🧭 dbt Project Structure – Understanding Folder Hierarchy for Efficient Data Transformation


In modern data transformation workflows, dbt (data build tool) has become the gold standard. It empowers data engineers and analysts to transform data directly in the warehouse using SQL and modular, version-controlled projects.

But to work effectively in dbt, you must first understand its project structure — how dbt organizes files, models, macros, and configurations.

Think of it like understanding a city map before navigating it. Once you know where things live, building transformations becomes effortless.


🧩 What Is a dbt Project?

A dbt project is simply a folder (directory) that contains:

  • SQL models for transformations,
  • YAML files for tests and documentation,
  • Jinja macros,
  • Configurations that tell dbt how to build your data pipeline.

### Given entries
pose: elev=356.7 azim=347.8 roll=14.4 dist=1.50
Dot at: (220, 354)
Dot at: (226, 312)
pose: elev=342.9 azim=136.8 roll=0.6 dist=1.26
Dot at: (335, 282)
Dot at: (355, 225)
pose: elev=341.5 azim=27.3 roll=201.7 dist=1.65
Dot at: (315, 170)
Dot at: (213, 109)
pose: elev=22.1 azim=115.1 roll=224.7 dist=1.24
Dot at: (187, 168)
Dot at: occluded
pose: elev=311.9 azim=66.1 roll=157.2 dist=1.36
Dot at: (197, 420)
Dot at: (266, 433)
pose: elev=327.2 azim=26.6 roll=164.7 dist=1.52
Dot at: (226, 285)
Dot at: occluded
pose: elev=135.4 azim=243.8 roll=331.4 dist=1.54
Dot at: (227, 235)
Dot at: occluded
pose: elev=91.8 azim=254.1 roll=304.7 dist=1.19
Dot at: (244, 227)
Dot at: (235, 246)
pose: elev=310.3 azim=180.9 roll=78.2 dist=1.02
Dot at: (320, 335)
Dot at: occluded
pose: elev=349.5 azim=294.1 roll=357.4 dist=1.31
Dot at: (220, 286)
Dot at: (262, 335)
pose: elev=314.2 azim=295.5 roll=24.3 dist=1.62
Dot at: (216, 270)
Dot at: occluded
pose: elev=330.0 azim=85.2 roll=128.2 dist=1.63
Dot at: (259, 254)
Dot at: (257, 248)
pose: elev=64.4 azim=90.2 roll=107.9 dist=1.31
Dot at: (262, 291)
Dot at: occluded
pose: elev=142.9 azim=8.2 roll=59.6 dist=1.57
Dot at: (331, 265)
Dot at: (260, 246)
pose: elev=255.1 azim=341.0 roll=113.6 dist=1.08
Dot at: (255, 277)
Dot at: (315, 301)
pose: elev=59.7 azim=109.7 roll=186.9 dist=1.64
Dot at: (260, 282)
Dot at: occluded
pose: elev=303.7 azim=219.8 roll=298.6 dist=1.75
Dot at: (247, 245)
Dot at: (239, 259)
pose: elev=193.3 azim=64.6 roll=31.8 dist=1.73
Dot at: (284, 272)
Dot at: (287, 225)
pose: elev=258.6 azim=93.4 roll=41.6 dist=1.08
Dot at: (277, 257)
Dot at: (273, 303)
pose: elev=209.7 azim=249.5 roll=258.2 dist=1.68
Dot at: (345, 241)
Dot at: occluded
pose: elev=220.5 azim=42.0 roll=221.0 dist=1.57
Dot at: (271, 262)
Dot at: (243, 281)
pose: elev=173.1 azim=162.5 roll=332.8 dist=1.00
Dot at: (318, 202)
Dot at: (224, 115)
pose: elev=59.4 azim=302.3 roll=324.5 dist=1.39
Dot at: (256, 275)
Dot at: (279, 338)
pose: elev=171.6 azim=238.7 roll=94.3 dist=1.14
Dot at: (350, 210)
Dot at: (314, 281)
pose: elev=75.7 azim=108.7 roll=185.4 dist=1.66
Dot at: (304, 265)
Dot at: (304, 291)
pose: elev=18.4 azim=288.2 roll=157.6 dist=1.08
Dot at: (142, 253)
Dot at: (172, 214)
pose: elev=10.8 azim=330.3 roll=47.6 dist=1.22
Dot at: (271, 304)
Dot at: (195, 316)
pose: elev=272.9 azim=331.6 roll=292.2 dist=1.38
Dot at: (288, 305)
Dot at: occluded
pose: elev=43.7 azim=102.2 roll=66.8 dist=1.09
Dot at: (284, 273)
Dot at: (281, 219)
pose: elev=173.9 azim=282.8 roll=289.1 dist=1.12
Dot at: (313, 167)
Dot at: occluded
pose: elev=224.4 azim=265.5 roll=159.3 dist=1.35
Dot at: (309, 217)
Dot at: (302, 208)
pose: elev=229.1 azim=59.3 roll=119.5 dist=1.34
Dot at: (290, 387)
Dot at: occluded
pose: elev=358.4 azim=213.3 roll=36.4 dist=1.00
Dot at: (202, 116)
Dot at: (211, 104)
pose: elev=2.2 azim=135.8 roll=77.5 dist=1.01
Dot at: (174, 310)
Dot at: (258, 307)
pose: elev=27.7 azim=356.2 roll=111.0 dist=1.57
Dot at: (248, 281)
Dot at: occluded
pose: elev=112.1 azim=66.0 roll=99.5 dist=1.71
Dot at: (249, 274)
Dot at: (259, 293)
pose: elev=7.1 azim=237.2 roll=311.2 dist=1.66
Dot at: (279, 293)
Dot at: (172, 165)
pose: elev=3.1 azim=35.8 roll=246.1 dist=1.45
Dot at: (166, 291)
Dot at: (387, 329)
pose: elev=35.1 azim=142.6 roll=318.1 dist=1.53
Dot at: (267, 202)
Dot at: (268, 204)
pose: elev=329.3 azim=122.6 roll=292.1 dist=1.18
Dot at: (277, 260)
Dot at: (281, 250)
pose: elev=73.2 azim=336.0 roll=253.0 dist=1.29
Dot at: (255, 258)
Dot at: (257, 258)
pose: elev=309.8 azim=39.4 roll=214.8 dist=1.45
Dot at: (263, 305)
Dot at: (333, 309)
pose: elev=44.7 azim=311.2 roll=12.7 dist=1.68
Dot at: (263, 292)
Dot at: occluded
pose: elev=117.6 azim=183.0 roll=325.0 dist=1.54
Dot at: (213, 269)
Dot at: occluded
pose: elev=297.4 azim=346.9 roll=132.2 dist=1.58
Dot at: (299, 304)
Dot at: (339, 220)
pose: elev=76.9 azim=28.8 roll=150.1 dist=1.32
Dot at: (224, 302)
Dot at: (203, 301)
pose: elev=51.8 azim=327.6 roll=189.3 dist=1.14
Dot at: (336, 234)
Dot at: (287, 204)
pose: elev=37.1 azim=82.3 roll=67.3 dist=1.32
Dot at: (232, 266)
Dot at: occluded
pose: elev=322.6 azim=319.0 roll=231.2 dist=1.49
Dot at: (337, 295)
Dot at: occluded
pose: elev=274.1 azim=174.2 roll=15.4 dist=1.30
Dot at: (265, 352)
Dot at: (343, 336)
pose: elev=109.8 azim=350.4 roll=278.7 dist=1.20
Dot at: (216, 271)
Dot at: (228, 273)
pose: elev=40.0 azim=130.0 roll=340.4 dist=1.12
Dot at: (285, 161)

### Task directions
From the dbt project structure text, list everything a dbt project folder is said to contain.

### Answer for this exercise
- SQL models for transformations
- YAML files for tests and documentation
- Jinja macros
- Configurations that tell dbt how to build your data pipeline